See the full season at www.utpac.org.
Other events to look forward to include DJ Spooky’s ‘Terra Nova: Antarctic Suite,’ a multi-media performance which has Spooky — artist Paul Miller —weaving the sounds of melting ice he recorded in Antarctica into his trademark DJ’ing along with live music and video.
Though she’s just been on the job part-time for a few months, new PAC director Kathy Panoff has already had a hand in adding to the PAC’s next season. Thanks to Panoff, we’ll see some very progressive and worldly acts such as Black Grace and a concert featuring world music greats Bela Fleck, Edgar Meyer and Zakir Hussain.
“Austin is brimming with so much stuff to do that UT’s efforts really need to be distinguishing itself,” said Panoff in a recent phone interview. “We need to push envelope more. The academy has the intellectual responsibility to support new work.”
For her part, Panoff is pushing the envelope by booking events like a rare evening that will find comic book creative legends Art Spiegelman, Robert Crumb and Francoise Mouly. “I think it’s a great fit for Austin,” said Panoff. “We need to have more boundary blurring when we think about what a performing arts center can offer.”

Panoff joins UT after years as the first director of the Modlin Center for the Arts at the University of Richmond which opened in 1995. Prior to working at the Modlen, Panoff worked at the Cincinnati Symphony Orchestra, WGUC-FM, classical public radio from the University of Cincinnati, the Cincinnati Playhouse in the Park and the Bank Boston Celebrity Series. She holds a bachelor’s and master’s degree in music.
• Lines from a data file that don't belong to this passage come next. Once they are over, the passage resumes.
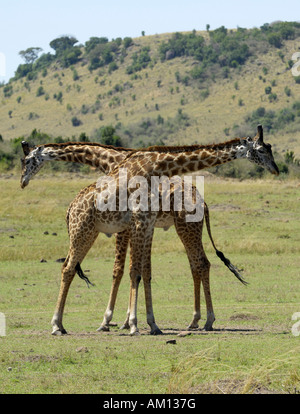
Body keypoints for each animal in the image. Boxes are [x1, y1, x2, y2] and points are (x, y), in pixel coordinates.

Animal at [20, 124, 278, 334]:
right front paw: (126, 322)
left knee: (199, 264)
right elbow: (128, 270)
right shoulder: (137, 223)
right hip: (86, 231)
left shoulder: (143, 223)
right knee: (67, 267)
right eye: (262, 150)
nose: (276, 169)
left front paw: (137, 322)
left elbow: (139, 271)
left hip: (180, 229)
A devoted supporter of new music, Panoff points with pride to the recent news that composer Steve Reich received the 2009 Pulitzer Prize in Music for his piece Double Sextet. The piece was co-commissioned by the Modlin Center under Panoff’s directorship and premiered there in 2008.
Panoff’s goals for the PAC include planning events that are “more intentionally integrated with the academic mission of the College of Fine Arts” and that involve students more.
“A lot of the programming should be done in consultation with the arts faculty,” she said. “We should be a reflection of the research interests of our faculty. And if you involve faculty, then you involve students.”